EL telón cayo de golpe y el espectáculo se dio por terminado. Por supuesto, nadie estaba desilusionado; aunque por los comentarios que se escuchaban en la playa de estacionamiento, muchos pensaban que el show había sido demasiado violento para los niños.

De vuelta en Santiago, Gonzalo habló más de Disneyworld que del espectáculo vudú, al que, sin embargo, recordaba siempre en sus pesadillas. Él y Marisabel comentaban a veces entre ellos algunas de las cosas que habían visto y que no se atrevían a contarles a los demás porque parecían de veras increíbles.

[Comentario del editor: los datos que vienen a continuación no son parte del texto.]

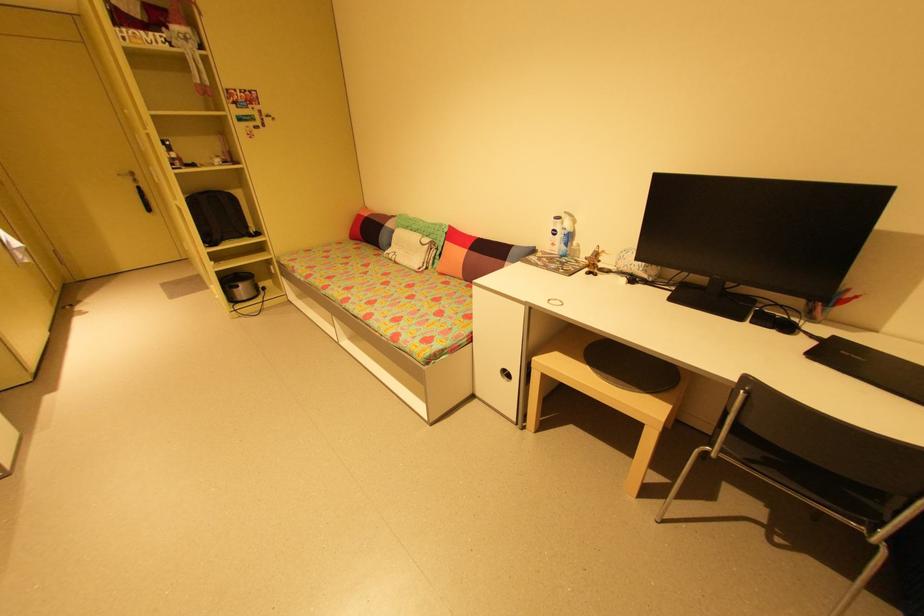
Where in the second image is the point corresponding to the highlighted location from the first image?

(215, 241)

Además (y esto sí que era un secreto) desde que había tomado el líquido verde y el líquido rojo, cada vez que se ponía de muy mal humor, el pie derecho de Gonzalo se transformaba en pezuña y le crecían muchos pelos largos y negros.

Porque ni siquiera un niño es del todo Inocente.

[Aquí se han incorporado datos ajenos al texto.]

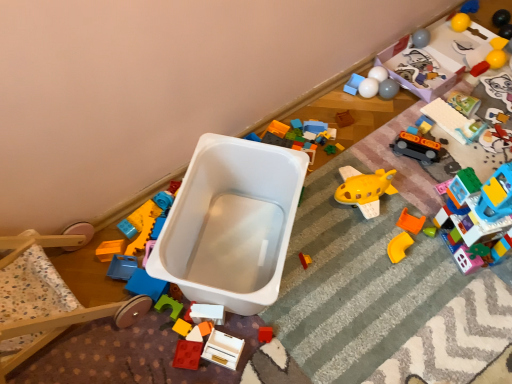
The image size is (512, 384). In order to click on vacant space that is to the left of matte yellow toy airplane at center, placed as the 12th toy when sorted from right to left in this screenshot , I will do `click(243, 261)`.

Un cuento vudú: El Show de los Muertos Vivos

El vudú es una verdadera tentación para alguien que está escribiendo cuentos de miedo. Porque su tradición reúne todo lo que parece haber asustado a los hombres desde siempre: los muertos que salen de la tumba, el culto a la serpiente, la magia negra, las transformaciones de personas en animales.

Pero se escribieron tantas historias y se filmaron tantas películas sobre el vudú y los zombies, que la gente terminó por olvidarse de que el vudú es una verdadera religión, compleja y organizada, una religión que se practica libremente en las Antillas, con sus templos y sus sacerdotes.

Según las últimas investigaciones, los zombies existen de verdad, pero no son Muertos-Vivos. Son personas a las que se les da un veneno que las hace parecer muertas. Como en esa zona hace mucho calor, a esos supuestos muertos se los entierra rápidamente. Después, cuando se calcula que el efecto del veneno ha pasado, se los desentierra y se los obliga a tomar una droga que les hace perder la memoria y la voluntad.

En el código penal de Haití hay una ley que prohibe concretamente darle a nadie una substancia que lo haga parecer muerto. Esto no es algo que suceda todos los días, pero es posible y está relacionado con un sistema de sociedades secretas que funciona en forma paralela (y a veces superpuesta) al gobierno.

Un científico norteamericano descubrió que el veneno para "zombificar" se saca del pez-globo o pez-erizo y de algunos sapos venenosos. Y la droga que se les da después se extrae de una planta que se llama "pepino-zombie".

Debo confesar que esta información sobre los zombies verdaderos me parece menos aterradora que la idea de que un muerto pueda salir de su tumba para visitar a los vivos.

Sin embargo, para los habitantes de Haití, descendientes de esclavos rebeldes, no hay nada tan temible como la amenaza de ser convertidos en seres sin voluntad, obligados a obedecer a un amo.

En el final del cuento uso un recurso increíblemente antiguo: es la escena en la que alguien se despierta de una pesadilla o vuelve de una situación que vivió sin estar convencido de que era del todo real. Ahora cree estar seguro de que todo era un sueño o alguna especie de ilusión. Y de golpe se encuentra con que un elemento de ese horror lo ha acompañado hasta su mundo de todos los días.